むぅとむくれている私の横で、倉本はお茶をどんどん注ぎ、隣に置いてあったお盆にコップを並べていく。半分ほどのお茶が載った時、私へとお盆を差し出した。


「熱いから気をつけろよ?」


「ありがとう」


「いえいえ〜。小学生にはちゃんと言っておかなきゃダメだろ〜?」


私がお盆を受け取りながら言うと、倉本はまたニヤリと口の端だけを上げて笑った。


どっちが、小学生だよ!倉本の方が発想、小学生だわ!


プンスカと怒りながら、でも零さないように慎重にお盆を運ぶ。給湯室の出入口を出ようとする少し前、パタパタと走り去るような音が聞こえた。誰かいたのだろうか。いたとしても給湯室を使いたい誰かで、きっといっぱいだから後にしたのだろうけれど。


お茶をそれぞれの前に置き、その後席に着く。机の長辺に私たち会社のメンバーと『Colors』が向かい合い、短辺に宇佐美さんが座っている。
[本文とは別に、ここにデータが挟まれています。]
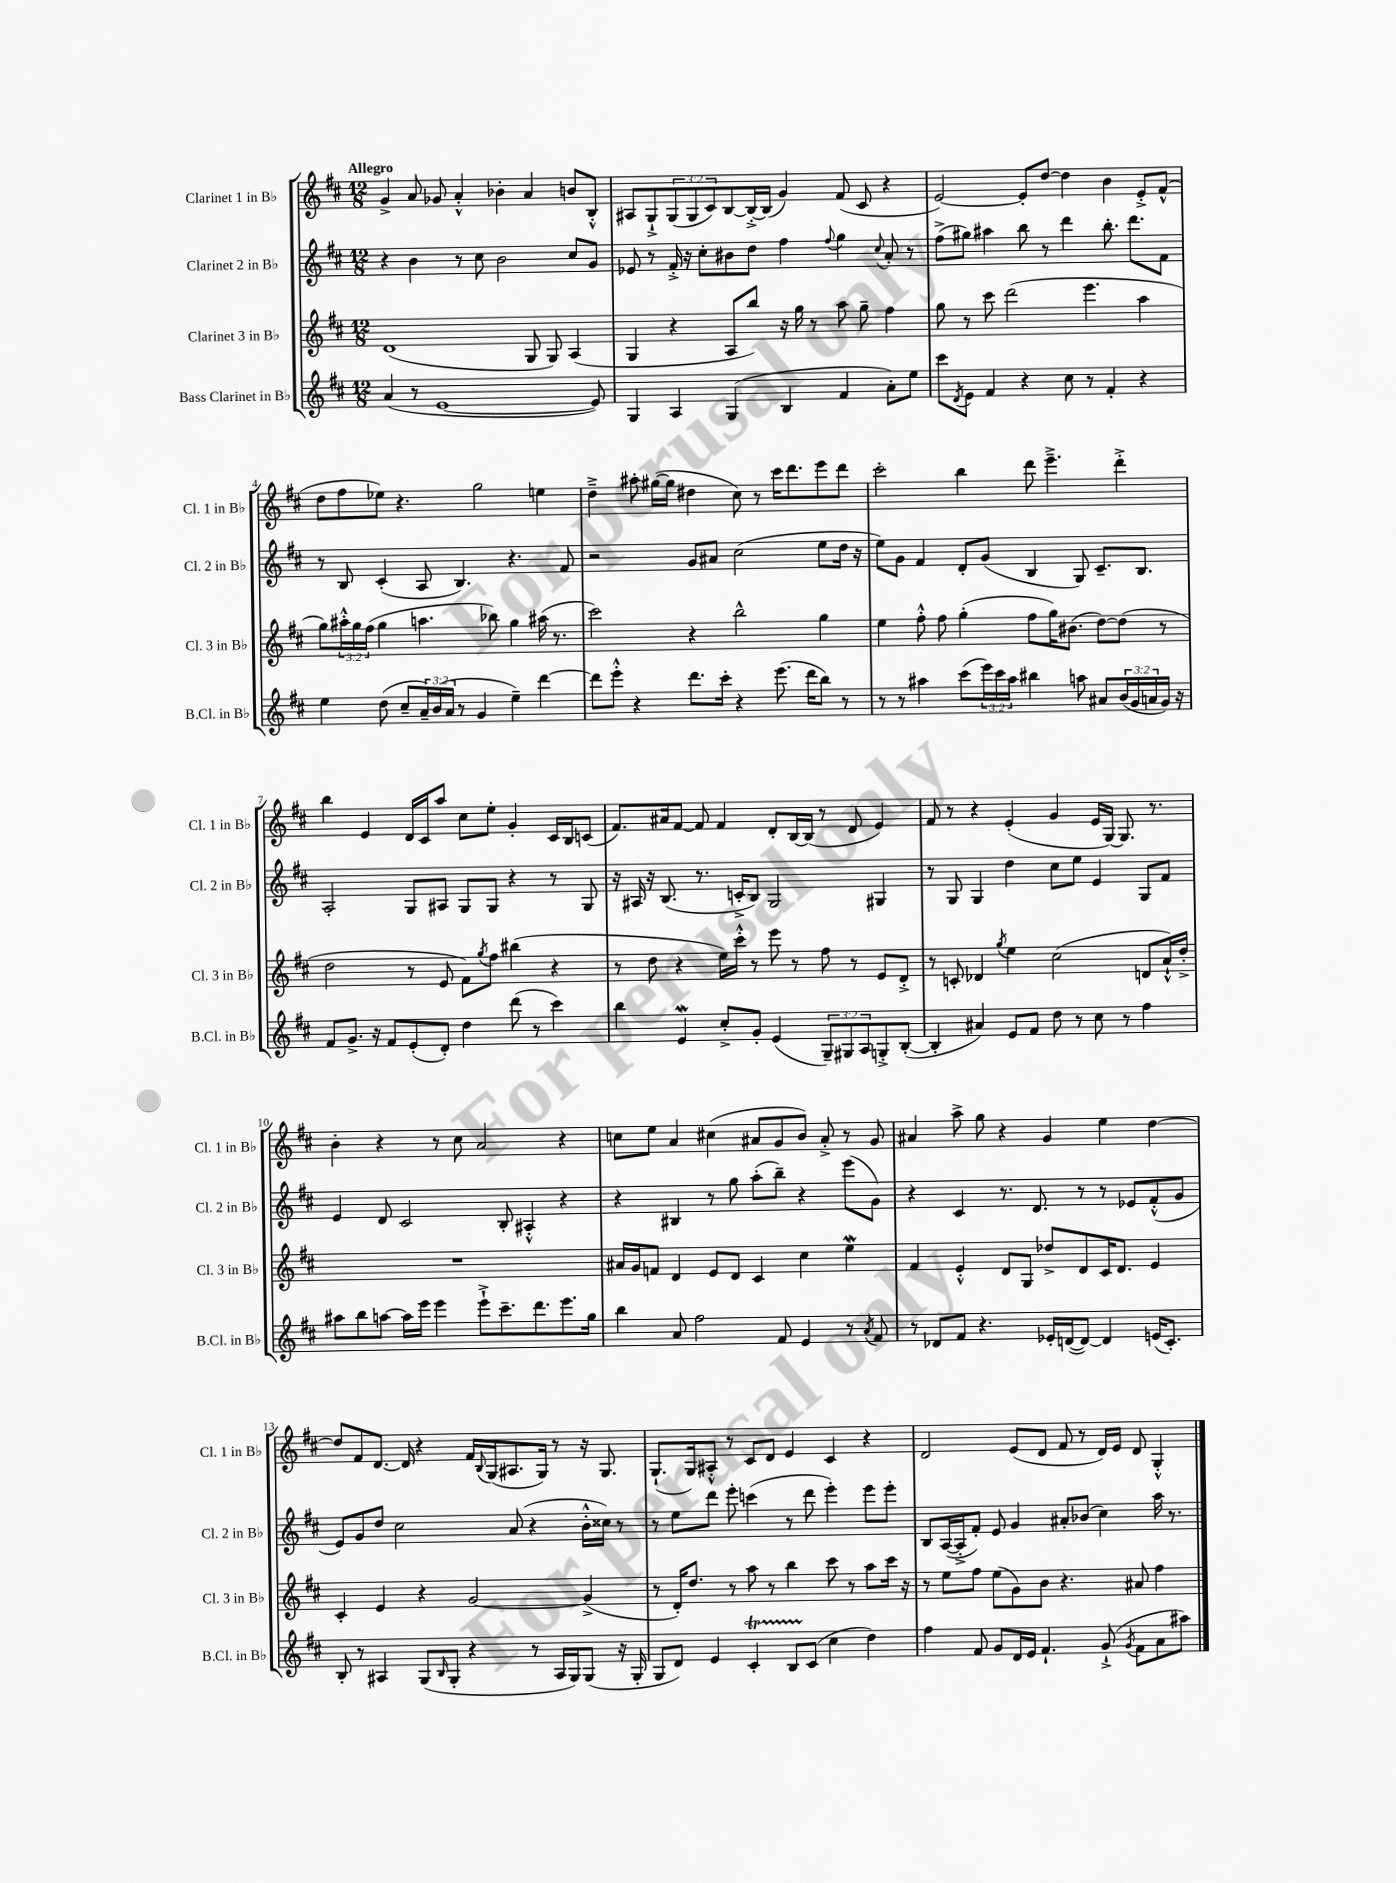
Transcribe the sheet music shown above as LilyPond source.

最後に給湯室からお盆をもって部屋に入ってくる倉本。残りのお茶を配りきった彼が席に着いたのを見計らってそれぞれ自己紹介をして、打ち合わせが始まる。コンセプトやCMの構成など話し合うことは様々だ。


今回の商品のコンセプトは『見えないところにも華やかさを』だ。スキンケア関係の化粧品だから、表に出ることはないけれど、使ってくれる人の内から湧き出る美しさを、さらに輝かせ華やかにする手助けをするものでありたいと、私が、そしてメンバーのみんなが魂を込めた作品だ。


その後、打ち合わせは順調に進んだ。きっとCMも商品も上手くいく、そう私は確信したし、きっと周りのみんなもそうだと思う。